Das war nicht immer so bei der Reihe, die Anfang September begann. Auftaktveranstaltung war die Eröffnung einer Wanderausstellung zur Geschichte der Vertragsarbeiter in der DDR, einer Ausstellung, die seit 2008 durch Berlin, Sachsen und Thüringen tourt und bisher immer positiv besprochen wurde. Doch hier hatte die Arbeitsgemeinschaft Cuba sí der Linkspartei Protest mobilisiert. Etwa 30 Leute folgten dem Aufruf, darunter frühere Mitglieder des ZK der SED oder des Staatssekretariats für Arbeit und Löhne. Sie störten sich an der Ausstellungsankündigung. Dort war die Rede von der »maroden DDR-Wirtschaft« und »billigen Arbeitskräften auf Zeit«. Nicht von Solidarität. Das widersprach ihren Erfahrungen.

»Die haben die Ausstellung gar nicht richtig angeguckt, sondern gleich losgebrüllt«, erinnert sich eine Teilnehmerin. Tamara Hentschel vom Verein Reistrommel, die als Referentin geladen war, fühlte sich von der Art der Diskussion geradezu überrollt. »Die Diskutanten haben nichts anderes gelten lassen als ihre vorgefassten Meinungen und Fakten auf ironische und unsachliche Weise ignoriert«, sagt sie. Klaus Lederer, Landeschef der LINKEN, und der Bezirksverband Treptow-Köpenick hatten sich trotz Kritiken aus Teilen der Mitgliedschaft hinter die Veranstaltungsreihe gestellt.

Das Zentrum für Demokratie lud wegen des Diskussionsbedarfes zu einer zusätzlichen Veranstaltung ein. Hier wurde sachlicher darüber diskutiert, ob der Einsatz der Vietnamesen, Mosambikaner, Angolaner und Kubaner in der DDR ein solidarischer Akt war oder ob damit personelle Lücken in der DDR-Wirtschaft gestopft wurden.

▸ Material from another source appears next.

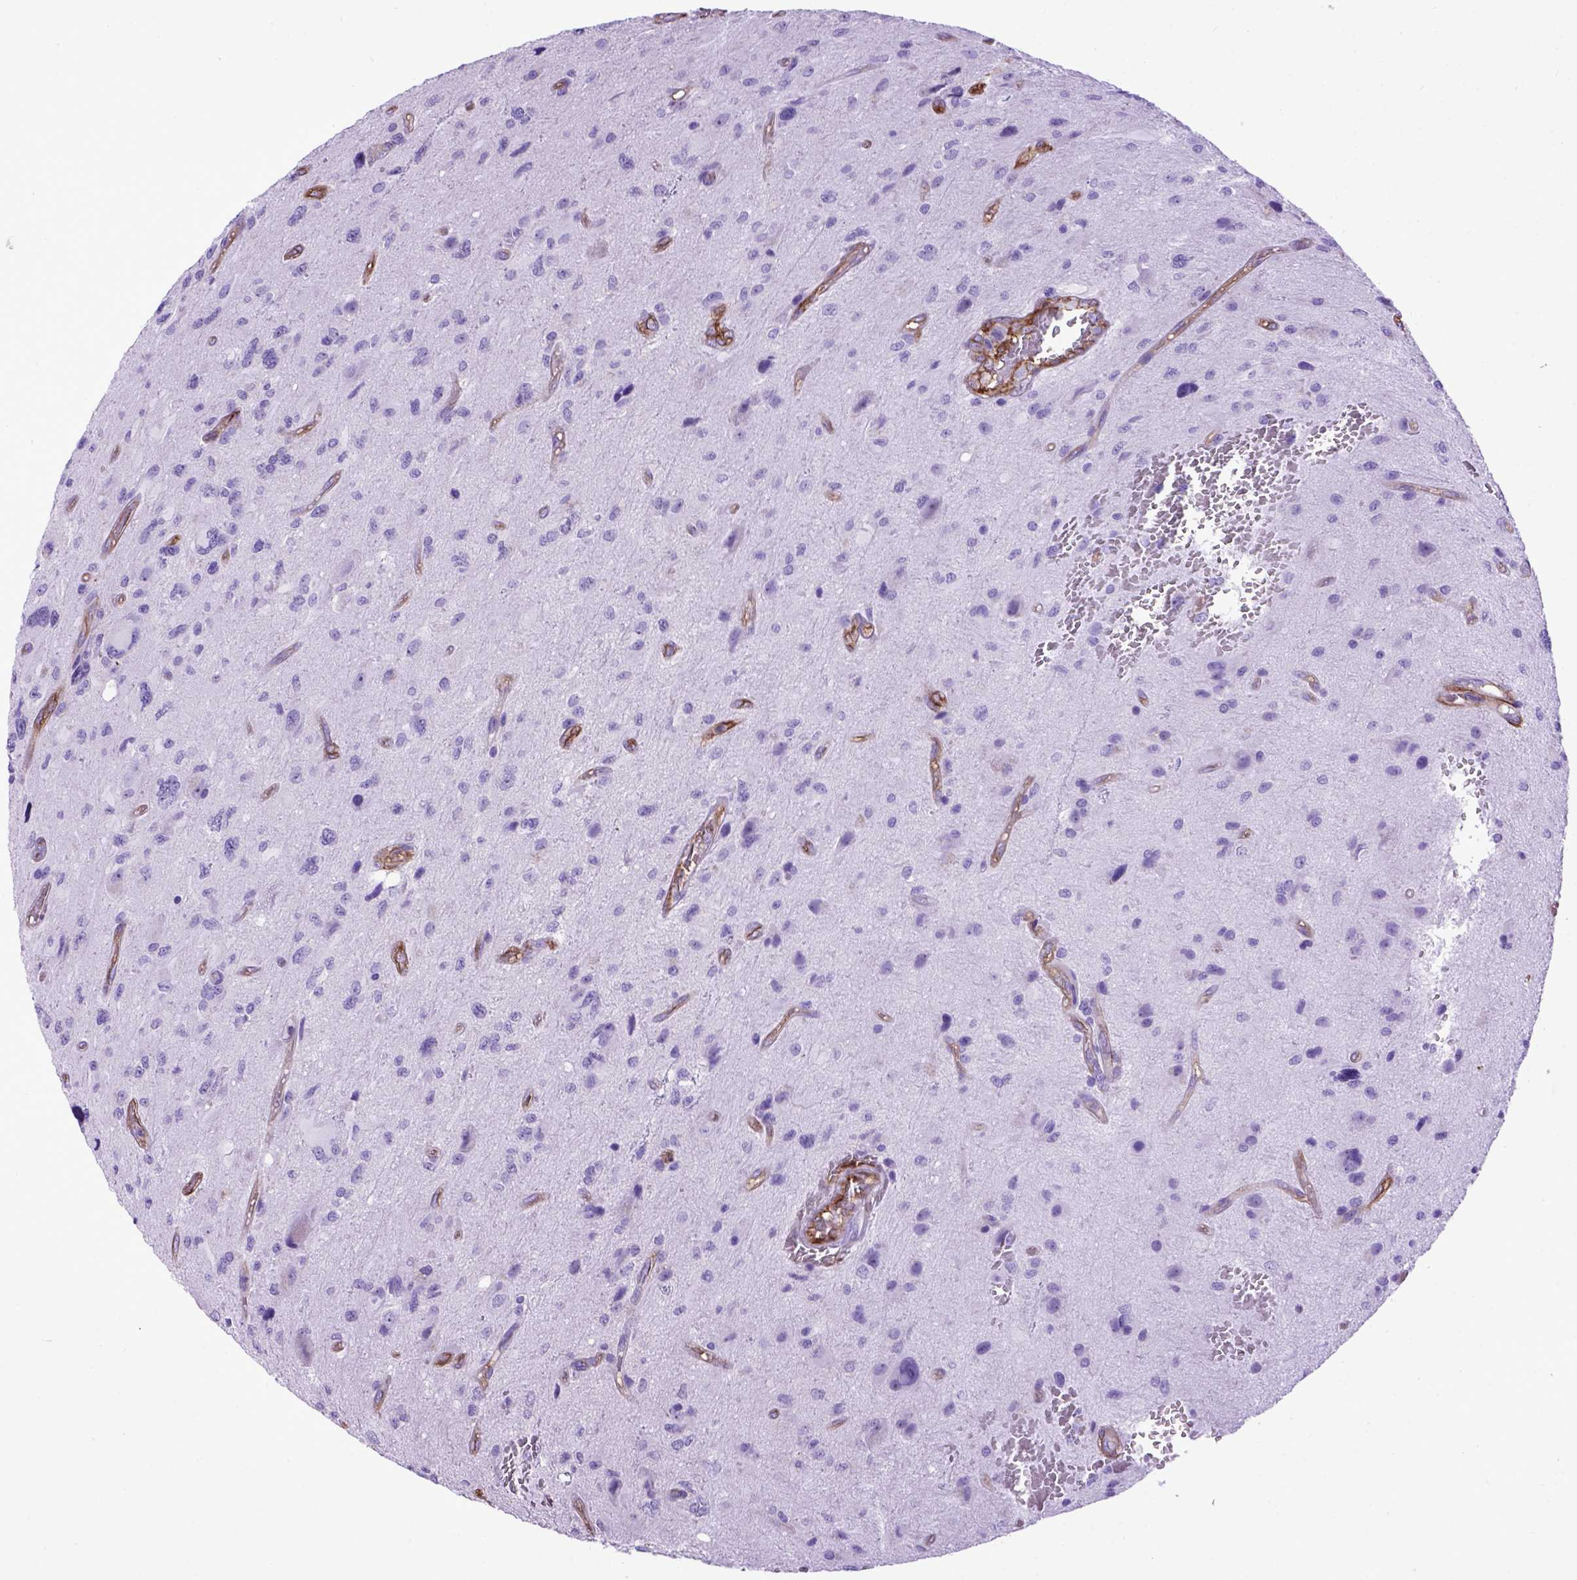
{"staining": {"intensity": "negative", "quantity": "none", "location": "none"}, "tissue": "glioma", "cell_type": "Tumor cells", "image_type": "cancer", "snomed": [{"axis": "morphology", "description": "Glioma, malignant, NOS"}, {"axis": "morphology", "description": "Glioma, malignant, High grade"}, {"axis": "topography", "description": "Brain"}], "caption": "Tumor cells show no significant protein staining in high-grade glioma (malignant).", "gene": "ENG", "patient": {"sex": "female", "age": 71}}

Mehrere Redner zitierten aus einst geheimen ZK-Protokollen. Daraus ging beispielsweise hervor, dass Mosambikaner mit einem Teil ihres Einkommens Schulden ihres Herkunftslandes bei der DDR abzahlen mussten oder dass schwangere Vertragsarbeiterinnen ausreisen mussten. Ausbildungen erhielten Vertragsarbeiter zwar zu Beginn der 80er Jahre. Ab 1985 war das aber die absolute Ausnahme.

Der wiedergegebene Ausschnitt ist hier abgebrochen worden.